Veda looked over her shoulder; a quick movement that froze to stillness.
He stood in the doorway, a sad look in his moist eyes, his nose a little more hooked, his mouth smirking.
“Pretty nice,” he said. “Like home. I thought you’d be up here. I saw her watching me through the store window. I reckoned to give you a surprise.”
“Hello, Max,” I said.
“Does she still walk in her sleep?” he asked, came in and shut the door.

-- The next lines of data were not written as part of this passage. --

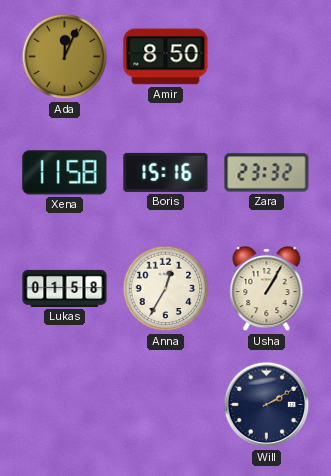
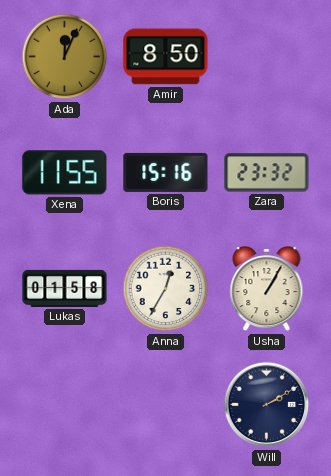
Xena: 11:58 -> 11:55
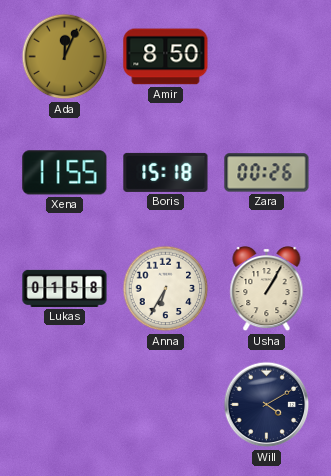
Boris: 15:16 -> 15:18
Zara: 23:32 -> 00:26
Anna: 12:35 -> 6:35
Will: 2:10 -> 4:10
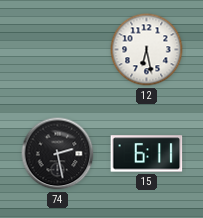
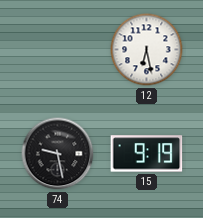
74: 2:28 -> 9:28
15: 6:11 -> 9:19
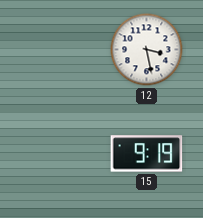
12: 6:28 -> 3:28
74: 9:28 -> none
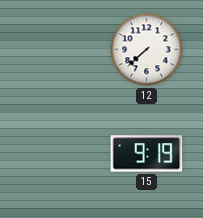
12: 3:28 -> 7:38
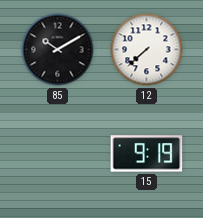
85: none -> 10:10
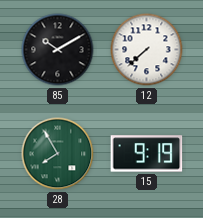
28: none -> 7:55
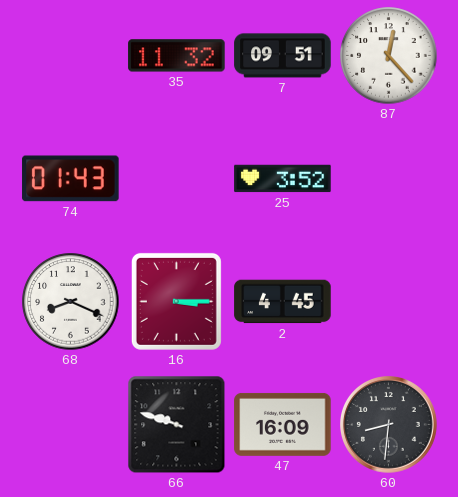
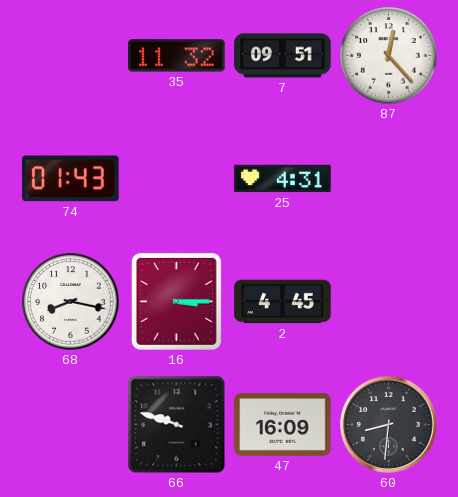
25: 3:52 -> 4:31
68: 8:19 -> 8:17
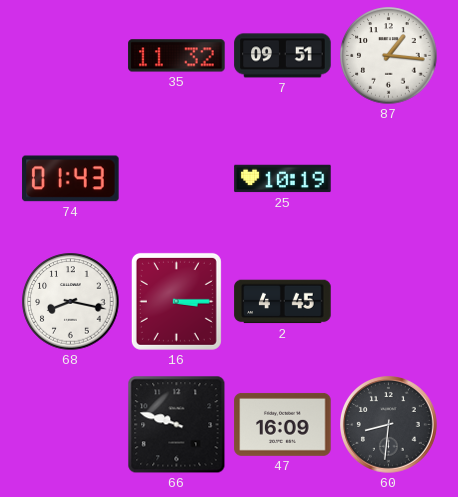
87: 12:23 -> 1:16
25: 4:31 -> 10:19
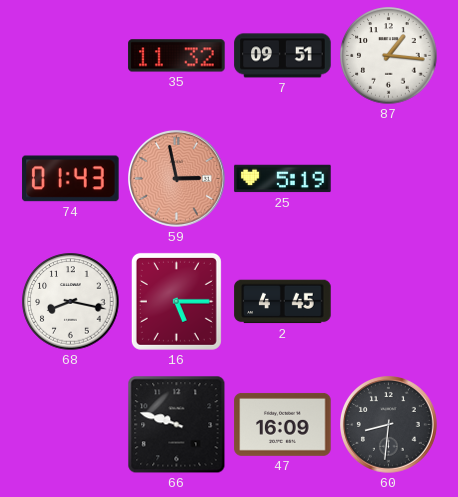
59: none -> 2:58
25: 10:19 -> 5:19
16: 3:15 -> 5:15
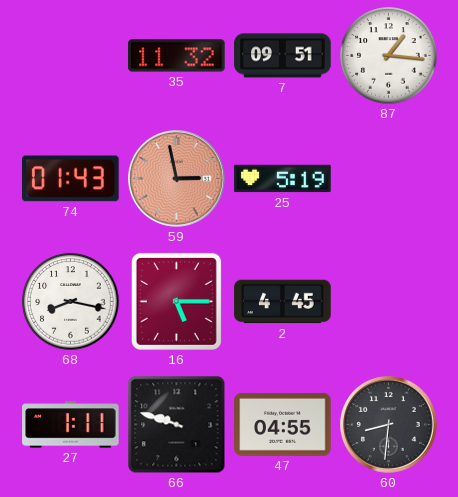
27: none -> 1:11
47: 16:09 -> 04:55
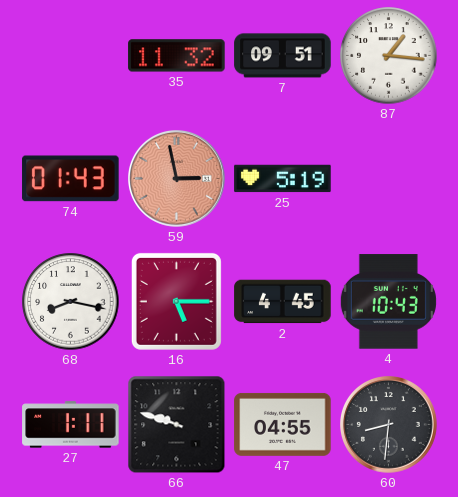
4: none -> 10:43
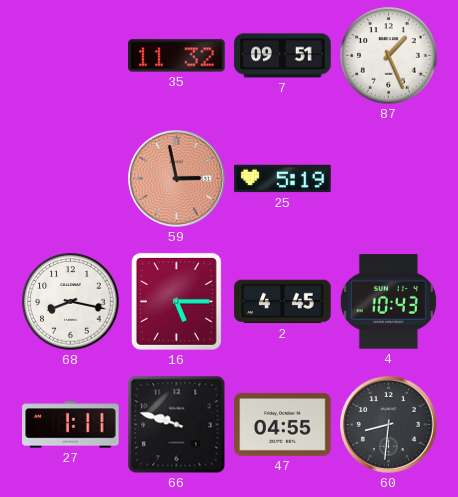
87: 1:16 -> 1:26
74: 01:43 -> none
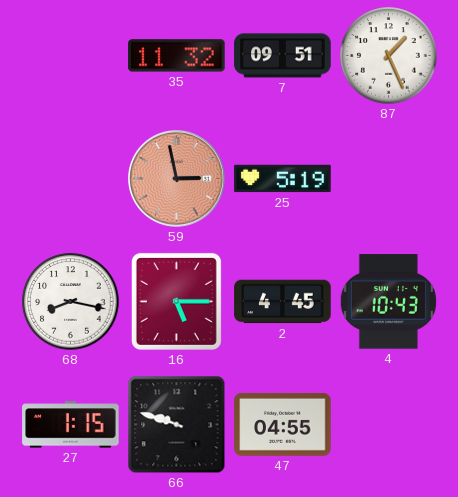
27: 1:11 -> 1:15
60: 8:31 -> none
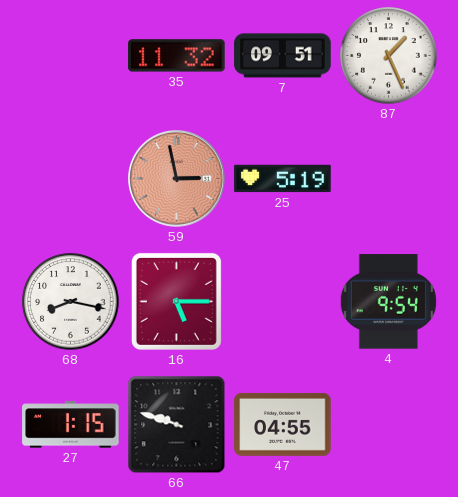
2: 4:45 -> none
4: 10:43 -> 9:54
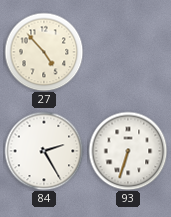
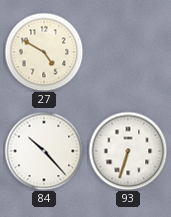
27: 4:53 -> 4:50
84: 2:25 -> 10:23
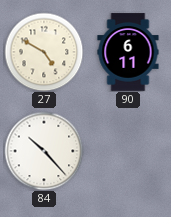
90: none -> 6:11
93: 6:33 -> none
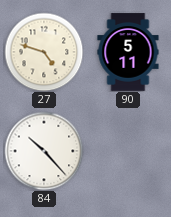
27: 4:50 -> 4:48
90: 6:11 -> 5:11
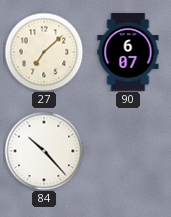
27: 4:48 -> 7:08
90: 5:11 -> 6:07
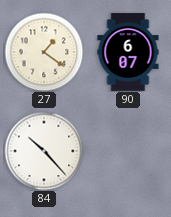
27: 7:08 -> 1:21
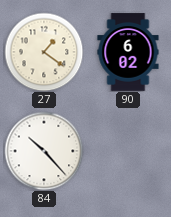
90: 6:07 -> 6:02
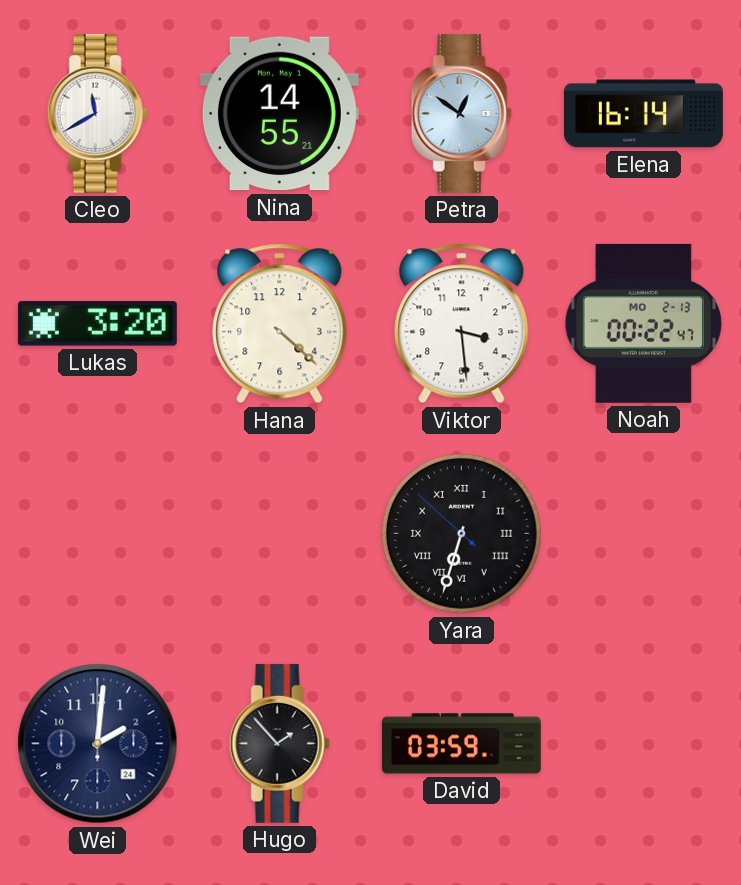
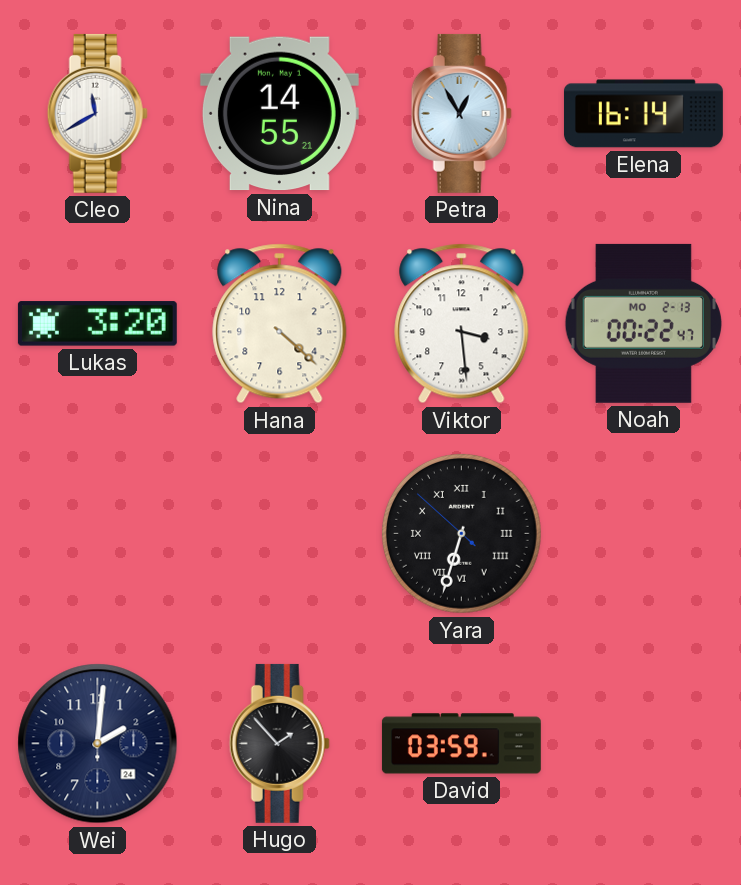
Petra: 12:51 -> 12:55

It was then I saw the .45 in his hand.
CHAPTER THIRTEEN
THE KETTLE began to boil and steam came from the spout in a thin and persistent jet. The kettle lid lifted and clicked back, lifted and clicked back again. Veda took the kettle off the stove, then sat back and picked up her sewing again. A muscle twitched in her cheek, pulling her mouth out of shape, but she gave no other sign that she was aware of Max. It was like someone seeing a ghost standing at the foot of the bed, and refusing to admit it is there.
“Better put that knife down,” Max said. “You might cut your-self.”
I hadn’t realized I still had the knife in my hand. I suppose I could have thrown it at him, but I’m not good at that sofa of thing. I dropped the knife on the floor.
“I don’t expect you’re pleased to see me,” Max went on. “Two’s company and three’s a crowd.”
“Yes,” I still found it difficult to breathe evenly.
“I thought there was no harm in looking you up. It’s not as if I was staying long.”
“Well, we are a little cramped for space.”
He eyed Veda and smirked.
“Don’t suppose you mind that. A girl doesn’t seem to get in the way like another man.”
“That’s right,” I said.
“I could do with something to eat. Maybe Miss Rux might put something together. Anything will do. I’m not fussy.”
Veda laid down her sewing, got up and opened the store cupboard. The .45 pointed at the centre of her spine. It was an odd feeling, sitting there, seeing the gun threatening her. If I’d held the knife in my hand now I would have thrown it.